Allí, la primera semana de enero, el entonces primer ministro David Cameron escribió un artículo que dio la señal de salida a los actos; en España, en febrero, aún no se tenían noticias sobre Cervantes desde el Ministerio de Educación, Cultura y Deporte, que dirige Íñigo Méndez de Vigo. Incluso ahora, preguntados por EL PAÍS, ningún cargo del mismo ha querido ofrecer un balance más allá del recuento enviado en una nota a los medios de comunicación en la que declaran unas “cifras muy satisfactorias en cuanto a programación y asistencia de público a las actividades programadas, cerca de 500. En la nota, enviada a finales de diciembre, se aseguraba que más de dos millones de personas habían asistido a algunos de los actos celebrados.

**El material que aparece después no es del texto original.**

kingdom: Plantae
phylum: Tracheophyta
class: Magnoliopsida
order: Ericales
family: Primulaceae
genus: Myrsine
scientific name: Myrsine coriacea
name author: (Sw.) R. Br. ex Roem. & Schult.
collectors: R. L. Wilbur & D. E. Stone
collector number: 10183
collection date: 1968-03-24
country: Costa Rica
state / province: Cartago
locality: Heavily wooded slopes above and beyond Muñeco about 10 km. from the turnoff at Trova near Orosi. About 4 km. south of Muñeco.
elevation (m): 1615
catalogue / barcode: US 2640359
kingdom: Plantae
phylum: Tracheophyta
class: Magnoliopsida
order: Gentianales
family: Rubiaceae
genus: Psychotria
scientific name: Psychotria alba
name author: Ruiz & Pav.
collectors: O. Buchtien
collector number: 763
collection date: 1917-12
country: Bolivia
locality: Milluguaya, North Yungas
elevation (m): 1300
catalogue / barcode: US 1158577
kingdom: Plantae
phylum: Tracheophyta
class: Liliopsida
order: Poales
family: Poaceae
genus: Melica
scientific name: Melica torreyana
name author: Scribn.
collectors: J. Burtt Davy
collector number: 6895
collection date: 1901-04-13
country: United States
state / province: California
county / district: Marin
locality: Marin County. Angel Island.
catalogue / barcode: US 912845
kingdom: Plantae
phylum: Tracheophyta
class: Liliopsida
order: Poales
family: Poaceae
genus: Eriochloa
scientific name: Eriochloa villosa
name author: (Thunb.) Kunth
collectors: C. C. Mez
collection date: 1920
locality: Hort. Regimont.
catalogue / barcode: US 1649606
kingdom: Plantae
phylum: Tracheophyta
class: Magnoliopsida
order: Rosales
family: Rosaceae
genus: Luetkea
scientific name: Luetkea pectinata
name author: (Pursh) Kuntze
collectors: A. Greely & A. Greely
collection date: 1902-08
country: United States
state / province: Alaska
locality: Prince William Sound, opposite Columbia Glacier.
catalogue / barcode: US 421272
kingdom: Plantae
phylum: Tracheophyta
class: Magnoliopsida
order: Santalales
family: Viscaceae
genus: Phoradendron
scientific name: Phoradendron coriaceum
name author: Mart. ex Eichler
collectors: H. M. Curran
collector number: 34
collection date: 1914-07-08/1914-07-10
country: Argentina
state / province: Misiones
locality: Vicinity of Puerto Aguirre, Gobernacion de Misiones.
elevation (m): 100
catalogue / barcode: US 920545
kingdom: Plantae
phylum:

Darío Villanueva, director de la Real Academia Española, tiene su propia reflexión sobre este año Cervantes: “Hemos pecado de cierta dispersión. Al verse envueltas diferentes autonomías con entusiasmo, lo que es bueno, no creo que hayamos logrado un diseño eficaz desde el punto de vista organizativo. Por tanto, me temo que, al final, hemos cubierto los objetivos. Pero poco más”.
Según Villanueva, el acontecimiento merecía tratamiento de proyecto de Estado. La interinidad del Gobierno en funciones afectó en un principio, pero bien es cierto que la fecha estaba prevista hace mucho tiempo y, como mero balance, se salvaron sencillamente los papeles. Cuando avanzado 2016, nada se sabía de los trabajos de coordinación, el Rey transmitió a diversas instituciones su preocupación. El espejo, al mismo tiempo, del año Shakespeare, retrataba la dejadez política respecto a Cervantes en España. La Historia, en cierto sentido, se repetía. Mal tratado en vida, tolerado oficialmente en la posteridad.